Preston Percy, Jr., secretary of the Vanderbilt Cemetery Association, spoke in support of designation, provided the Vanderbilt family continued to have the right of burial in the mausoleum. Preston also proposed that the designation be expanded to include an associated entrance arch, driveway and esplanade. The Historic Districts Council’s Kelly Carrol read a letter from two great-grandchildren of George W. Vanderbilt, who is interred in the mausoleum, which called the site “significant to New York City’s heritage and to the history of architectural and landscape design in this country.” Anthony Tung said the site was of “national significance.”

The Dorothy Day Historic Site, at 457 Poillon Avenue, occupies space where the Catholic Worker once owned property and where founder Dorothy Day sometimes occupied a cottage. The cottage itself was demolished by the owner in 2001. The Historic Districts Council’s Simeon Bankoff called the loss of the cottage a “shandah,” but that given the site’s current state, landmarking was not the “right tool” for commemorating Day’s legacy on Staten Island. The Preservation League of Staten Island’s John Foxell, himself a Catholic Worker, said Day would have wanted the place where she “found solace, spirituality, and peace” to be designated.

The owner of the 3833 Amboy Road House, Joseph Diamond, resolutely opposed designation, and said landmarking would constitute an “unjustified seizure” of his property. Owner of the 122 Androvette Street House, Owen Reiter, also opposed the designation of his property. Reiter said it had been heavily altered and little resembled the original structure. Douglas Ford, who owns 5466 Arthur Kill Road House disputed many of the findings of Landmarks’ Research Department, and said his only request of the Commission was to be “left alone.” A representative of Assembly Member Joseph Borelli said he only supported designation when it was voluntary on the part of the property owner, and the owner was compensated for any additional associated costs.

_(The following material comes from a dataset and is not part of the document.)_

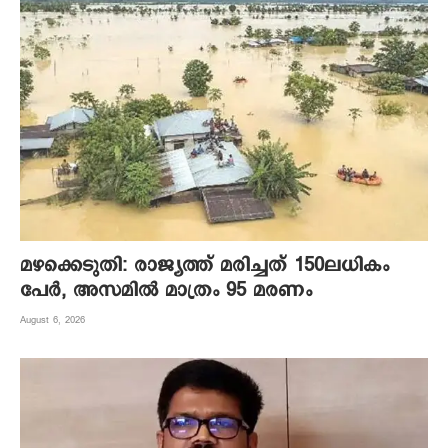
മഴക്കെടുതി: രാജ്യത്ത് മരിച്ചത് 150ലധികം
പേർ, അസമിൽ മാത്രം 95 മരണം
August 6, 2026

He strongly opposed designation over an owner’s objections, which he called a government imposition, and in intrusion on property rights.

The stone Dutch Colonial Lakeman House, which dates to the late 17th or early 18th century, is thought to be among the oldest building in Staten Island. The farmhouse had been altered, but an extensive restoration was undertaken in 2001, under the guidance of Rampulla Associates. Philip Rampulla testified that that the house was now part of a commercial complex, and asked Landmarks to omit any property outside of the house’s footprint from any future designation.

No speaker at the hearing opposed the designation of the Prince’s Bay Lighthouse and Keeper’s House on Hylan Boulevard. The current structure was built in the late 19th century, but a lighthouse has stood on the site since at least 1826. Kelly Carroll testified that “lighthouses are landmarks in every sense of the word,” and noted that other surviving lighthouses in the City have benefited from landmarks protection, such as the Jeffrey’s Hook Lighthouse, also known as the “Little Red Lighthouse,” located on the Hudson in Upper Manhattan. The Victorian Society in America’s Hilda Regier also testified in support of designation.

Landmarks is expected to render its determinations on the properties in early 2016.

LPC: Special Public Hearing for the Backlog Initiative (Oct. 22, 2015).